======== Texto fornecido ========

Assim, dizemos que a fé
bíblica não é o mesmo que a razão, mas que ela é racional e coerente. A
primeira afirmação de que a fé é racional significa que ela é inteligível, ou
seja, não é absurda ou ilógica. Se a revelação bíblica fosse absurda ou
irracional, ela seria completamente ininteligível e sem sentido. O conteúdo da
Bíblia não pode penetrar a alma de uma criatura senciente sem primeiro passar
por sua mente. Agostinho declarou que a fé sem evidência é credulidade. Nesse
ponto, entendemos que, embora a fé seja racional, ela também é coerente. A fé
bíblica não chama pessoas a crucificar seus intelectos ou a dar saltos cegos de
fé nas trevas na esperança de que Cristo irá nos pegar. Ao invés disso, somos
chamados para saltar da escuridão para a luz.

========

» Pedido A
Quais qualidades o texto sobre a fé bíblica afirma, sem negação, que essa fé possui? Liste todas.
» Pedido B
No texto sobre a fé bíblica, o que Agostinho declarou?

======== Dados fornecidos ========

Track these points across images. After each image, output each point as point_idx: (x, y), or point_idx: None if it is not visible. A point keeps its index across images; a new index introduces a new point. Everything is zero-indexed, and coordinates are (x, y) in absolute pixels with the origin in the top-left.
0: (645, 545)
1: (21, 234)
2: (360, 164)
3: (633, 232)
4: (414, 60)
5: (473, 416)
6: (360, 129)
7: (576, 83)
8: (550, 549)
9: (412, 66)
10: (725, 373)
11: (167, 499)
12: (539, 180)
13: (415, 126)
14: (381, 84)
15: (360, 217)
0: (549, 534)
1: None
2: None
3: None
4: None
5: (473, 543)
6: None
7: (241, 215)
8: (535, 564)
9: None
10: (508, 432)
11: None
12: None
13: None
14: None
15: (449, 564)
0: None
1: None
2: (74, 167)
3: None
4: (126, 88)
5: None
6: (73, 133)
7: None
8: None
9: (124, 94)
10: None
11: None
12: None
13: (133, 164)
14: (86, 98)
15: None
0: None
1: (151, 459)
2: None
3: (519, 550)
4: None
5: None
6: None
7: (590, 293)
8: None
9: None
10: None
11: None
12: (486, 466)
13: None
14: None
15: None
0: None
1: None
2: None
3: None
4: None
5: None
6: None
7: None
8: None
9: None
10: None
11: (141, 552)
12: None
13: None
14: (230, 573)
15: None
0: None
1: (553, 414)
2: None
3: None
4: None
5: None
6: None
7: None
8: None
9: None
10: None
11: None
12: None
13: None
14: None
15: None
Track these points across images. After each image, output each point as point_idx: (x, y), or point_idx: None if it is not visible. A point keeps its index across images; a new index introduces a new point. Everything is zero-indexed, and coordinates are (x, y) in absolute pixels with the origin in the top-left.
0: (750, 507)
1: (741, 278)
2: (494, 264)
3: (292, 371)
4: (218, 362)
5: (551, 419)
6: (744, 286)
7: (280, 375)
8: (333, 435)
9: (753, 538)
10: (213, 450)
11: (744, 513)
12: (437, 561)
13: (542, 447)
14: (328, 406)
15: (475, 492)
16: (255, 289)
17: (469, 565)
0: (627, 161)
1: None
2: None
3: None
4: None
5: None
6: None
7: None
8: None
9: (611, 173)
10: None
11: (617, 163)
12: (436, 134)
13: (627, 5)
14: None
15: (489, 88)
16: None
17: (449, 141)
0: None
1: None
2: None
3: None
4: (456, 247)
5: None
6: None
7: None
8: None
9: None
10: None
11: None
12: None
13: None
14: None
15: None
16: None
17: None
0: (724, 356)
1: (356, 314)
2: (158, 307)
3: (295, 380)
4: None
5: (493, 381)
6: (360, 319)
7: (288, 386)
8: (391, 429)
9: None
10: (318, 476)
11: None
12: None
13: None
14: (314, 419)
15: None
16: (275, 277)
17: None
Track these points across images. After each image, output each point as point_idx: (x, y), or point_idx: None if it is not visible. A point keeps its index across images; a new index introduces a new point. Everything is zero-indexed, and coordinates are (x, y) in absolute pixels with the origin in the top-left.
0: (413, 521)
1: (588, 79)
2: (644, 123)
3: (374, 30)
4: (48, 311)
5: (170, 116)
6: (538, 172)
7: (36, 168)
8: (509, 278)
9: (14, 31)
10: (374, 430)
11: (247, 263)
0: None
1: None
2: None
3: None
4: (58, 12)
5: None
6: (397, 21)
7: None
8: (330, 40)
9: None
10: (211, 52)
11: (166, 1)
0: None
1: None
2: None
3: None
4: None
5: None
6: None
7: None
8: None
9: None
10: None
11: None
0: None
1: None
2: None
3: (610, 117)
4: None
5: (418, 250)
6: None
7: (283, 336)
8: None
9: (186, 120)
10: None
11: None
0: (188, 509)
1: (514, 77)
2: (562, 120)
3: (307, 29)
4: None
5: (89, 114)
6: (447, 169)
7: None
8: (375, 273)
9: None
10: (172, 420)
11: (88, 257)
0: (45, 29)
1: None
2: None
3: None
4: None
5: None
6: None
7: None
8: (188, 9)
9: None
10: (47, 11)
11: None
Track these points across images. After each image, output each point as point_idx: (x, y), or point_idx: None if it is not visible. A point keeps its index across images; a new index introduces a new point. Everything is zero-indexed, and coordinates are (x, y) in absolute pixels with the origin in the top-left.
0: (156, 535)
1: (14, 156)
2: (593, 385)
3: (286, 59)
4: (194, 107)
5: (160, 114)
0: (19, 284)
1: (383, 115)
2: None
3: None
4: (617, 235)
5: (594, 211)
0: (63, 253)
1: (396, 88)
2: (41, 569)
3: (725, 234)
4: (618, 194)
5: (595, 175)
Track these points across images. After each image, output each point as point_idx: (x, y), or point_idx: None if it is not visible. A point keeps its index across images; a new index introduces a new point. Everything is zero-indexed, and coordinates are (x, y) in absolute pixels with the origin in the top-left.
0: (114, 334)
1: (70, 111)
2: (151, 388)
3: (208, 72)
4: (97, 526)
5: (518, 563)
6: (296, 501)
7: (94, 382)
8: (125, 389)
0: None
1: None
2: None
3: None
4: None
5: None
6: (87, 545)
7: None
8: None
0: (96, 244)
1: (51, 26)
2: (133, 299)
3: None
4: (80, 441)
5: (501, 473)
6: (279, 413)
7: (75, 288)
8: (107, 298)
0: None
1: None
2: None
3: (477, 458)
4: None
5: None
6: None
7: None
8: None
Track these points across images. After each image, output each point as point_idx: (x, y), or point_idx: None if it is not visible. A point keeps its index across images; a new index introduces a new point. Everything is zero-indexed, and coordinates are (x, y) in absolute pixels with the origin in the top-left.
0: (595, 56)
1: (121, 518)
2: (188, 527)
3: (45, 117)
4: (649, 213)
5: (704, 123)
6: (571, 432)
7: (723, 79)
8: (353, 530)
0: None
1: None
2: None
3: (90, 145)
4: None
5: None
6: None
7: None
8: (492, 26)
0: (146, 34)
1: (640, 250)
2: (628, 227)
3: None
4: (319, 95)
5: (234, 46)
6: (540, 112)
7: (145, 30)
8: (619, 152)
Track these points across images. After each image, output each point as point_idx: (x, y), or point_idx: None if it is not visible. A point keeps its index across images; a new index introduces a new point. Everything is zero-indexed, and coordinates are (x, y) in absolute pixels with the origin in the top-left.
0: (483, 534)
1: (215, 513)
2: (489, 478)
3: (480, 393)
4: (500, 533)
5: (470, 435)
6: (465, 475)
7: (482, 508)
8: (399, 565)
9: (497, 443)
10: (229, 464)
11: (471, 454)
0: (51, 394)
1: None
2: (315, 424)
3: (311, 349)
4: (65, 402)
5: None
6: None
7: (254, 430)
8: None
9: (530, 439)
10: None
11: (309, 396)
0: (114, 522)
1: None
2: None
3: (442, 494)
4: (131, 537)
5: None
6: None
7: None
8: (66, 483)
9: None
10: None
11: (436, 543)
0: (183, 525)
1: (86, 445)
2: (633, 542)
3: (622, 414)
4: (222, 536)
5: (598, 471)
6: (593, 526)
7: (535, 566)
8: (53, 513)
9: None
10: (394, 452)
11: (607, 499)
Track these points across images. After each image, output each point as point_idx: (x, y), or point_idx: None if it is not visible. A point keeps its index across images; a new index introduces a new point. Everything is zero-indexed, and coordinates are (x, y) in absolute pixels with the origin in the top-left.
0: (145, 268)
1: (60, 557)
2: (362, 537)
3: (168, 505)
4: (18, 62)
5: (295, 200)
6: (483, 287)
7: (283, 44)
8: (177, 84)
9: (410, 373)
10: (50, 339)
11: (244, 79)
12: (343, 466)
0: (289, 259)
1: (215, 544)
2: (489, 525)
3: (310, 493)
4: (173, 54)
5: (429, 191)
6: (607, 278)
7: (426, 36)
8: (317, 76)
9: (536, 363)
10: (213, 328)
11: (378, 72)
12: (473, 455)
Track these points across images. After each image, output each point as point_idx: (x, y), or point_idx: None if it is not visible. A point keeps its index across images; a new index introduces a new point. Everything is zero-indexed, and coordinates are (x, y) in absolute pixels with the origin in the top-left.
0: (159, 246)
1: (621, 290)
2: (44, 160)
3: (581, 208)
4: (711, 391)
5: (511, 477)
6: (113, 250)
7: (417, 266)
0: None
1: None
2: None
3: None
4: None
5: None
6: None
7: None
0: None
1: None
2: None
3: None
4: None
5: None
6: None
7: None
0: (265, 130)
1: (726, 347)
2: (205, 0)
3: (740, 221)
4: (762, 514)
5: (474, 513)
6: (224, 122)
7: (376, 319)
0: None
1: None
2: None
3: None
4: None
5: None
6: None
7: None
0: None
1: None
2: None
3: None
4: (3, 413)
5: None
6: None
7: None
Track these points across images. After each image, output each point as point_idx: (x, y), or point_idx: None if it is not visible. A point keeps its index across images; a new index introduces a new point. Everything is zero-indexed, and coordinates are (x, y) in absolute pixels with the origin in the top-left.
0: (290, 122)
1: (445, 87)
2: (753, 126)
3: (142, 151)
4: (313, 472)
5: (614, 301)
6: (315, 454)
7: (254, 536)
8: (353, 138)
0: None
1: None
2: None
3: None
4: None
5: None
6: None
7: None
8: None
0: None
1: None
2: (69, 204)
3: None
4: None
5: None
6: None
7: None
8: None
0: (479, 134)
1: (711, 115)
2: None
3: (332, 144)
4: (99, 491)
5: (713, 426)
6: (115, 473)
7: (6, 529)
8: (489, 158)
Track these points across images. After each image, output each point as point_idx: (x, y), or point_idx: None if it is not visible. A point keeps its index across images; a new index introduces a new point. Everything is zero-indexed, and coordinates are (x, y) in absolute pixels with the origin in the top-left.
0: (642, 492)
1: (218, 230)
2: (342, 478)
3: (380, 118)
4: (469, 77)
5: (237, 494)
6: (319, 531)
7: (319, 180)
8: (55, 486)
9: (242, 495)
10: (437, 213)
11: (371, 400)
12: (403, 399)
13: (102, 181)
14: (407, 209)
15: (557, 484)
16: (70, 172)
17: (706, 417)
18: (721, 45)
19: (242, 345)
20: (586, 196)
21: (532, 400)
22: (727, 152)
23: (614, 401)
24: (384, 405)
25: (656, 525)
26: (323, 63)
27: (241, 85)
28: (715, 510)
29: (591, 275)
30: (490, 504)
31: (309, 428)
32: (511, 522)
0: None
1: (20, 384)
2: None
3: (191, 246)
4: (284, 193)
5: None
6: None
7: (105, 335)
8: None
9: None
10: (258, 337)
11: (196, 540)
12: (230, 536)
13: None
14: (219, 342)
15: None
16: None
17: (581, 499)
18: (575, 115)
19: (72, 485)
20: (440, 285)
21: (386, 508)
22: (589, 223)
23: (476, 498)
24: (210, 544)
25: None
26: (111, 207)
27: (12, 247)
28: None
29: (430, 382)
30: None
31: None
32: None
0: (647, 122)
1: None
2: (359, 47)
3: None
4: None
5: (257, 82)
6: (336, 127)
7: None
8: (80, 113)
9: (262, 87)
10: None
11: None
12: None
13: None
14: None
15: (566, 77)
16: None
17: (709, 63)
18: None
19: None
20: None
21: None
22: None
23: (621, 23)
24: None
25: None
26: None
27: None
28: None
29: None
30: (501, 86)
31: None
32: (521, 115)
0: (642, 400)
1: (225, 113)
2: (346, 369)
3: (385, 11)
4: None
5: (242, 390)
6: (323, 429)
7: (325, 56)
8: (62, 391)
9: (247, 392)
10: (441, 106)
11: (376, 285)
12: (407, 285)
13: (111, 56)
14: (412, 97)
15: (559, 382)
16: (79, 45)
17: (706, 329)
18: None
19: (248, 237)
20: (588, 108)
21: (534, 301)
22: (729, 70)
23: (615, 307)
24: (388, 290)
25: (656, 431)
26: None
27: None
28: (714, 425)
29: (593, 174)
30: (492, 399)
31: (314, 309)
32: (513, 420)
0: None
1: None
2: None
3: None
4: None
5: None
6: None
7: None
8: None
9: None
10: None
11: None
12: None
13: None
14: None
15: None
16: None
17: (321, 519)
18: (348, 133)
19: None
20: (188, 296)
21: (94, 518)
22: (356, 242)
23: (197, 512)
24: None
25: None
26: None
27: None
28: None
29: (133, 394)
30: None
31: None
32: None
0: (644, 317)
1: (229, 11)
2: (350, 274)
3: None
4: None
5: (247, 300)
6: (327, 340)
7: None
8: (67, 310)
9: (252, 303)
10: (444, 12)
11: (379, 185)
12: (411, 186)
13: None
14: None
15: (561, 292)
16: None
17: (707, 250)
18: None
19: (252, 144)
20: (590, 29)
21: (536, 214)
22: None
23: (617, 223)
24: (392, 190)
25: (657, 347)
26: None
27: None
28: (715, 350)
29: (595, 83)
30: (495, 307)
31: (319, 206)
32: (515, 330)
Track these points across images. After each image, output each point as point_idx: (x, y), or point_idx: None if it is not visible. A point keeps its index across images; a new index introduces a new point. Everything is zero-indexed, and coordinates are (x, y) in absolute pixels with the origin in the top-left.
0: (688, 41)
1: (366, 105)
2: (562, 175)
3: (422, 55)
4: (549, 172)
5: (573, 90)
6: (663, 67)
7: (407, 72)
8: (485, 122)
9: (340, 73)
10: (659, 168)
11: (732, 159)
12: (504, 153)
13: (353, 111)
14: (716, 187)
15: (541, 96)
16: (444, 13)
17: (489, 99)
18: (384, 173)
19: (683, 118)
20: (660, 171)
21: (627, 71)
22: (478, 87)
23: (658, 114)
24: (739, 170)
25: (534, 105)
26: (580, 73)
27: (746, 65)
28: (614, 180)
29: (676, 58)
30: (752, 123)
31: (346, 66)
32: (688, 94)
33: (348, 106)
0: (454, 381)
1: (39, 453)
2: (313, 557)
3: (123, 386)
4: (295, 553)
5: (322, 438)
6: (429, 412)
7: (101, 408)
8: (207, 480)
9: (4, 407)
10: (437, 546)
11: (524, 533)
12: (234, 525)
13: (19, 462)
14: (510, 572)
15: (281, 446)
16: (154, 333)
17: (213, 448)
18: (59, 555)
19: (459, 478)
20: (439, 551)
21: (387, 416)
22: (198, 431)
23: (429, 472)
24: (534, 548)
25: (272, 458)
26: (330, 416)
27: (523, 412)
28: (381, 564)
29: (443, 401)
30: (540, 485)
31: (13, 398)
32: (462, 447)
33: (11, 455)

========

» Resultado correto A
racional, coerente, inteligível

» Resultado correto B
Que a fé sem evidência é credulidade.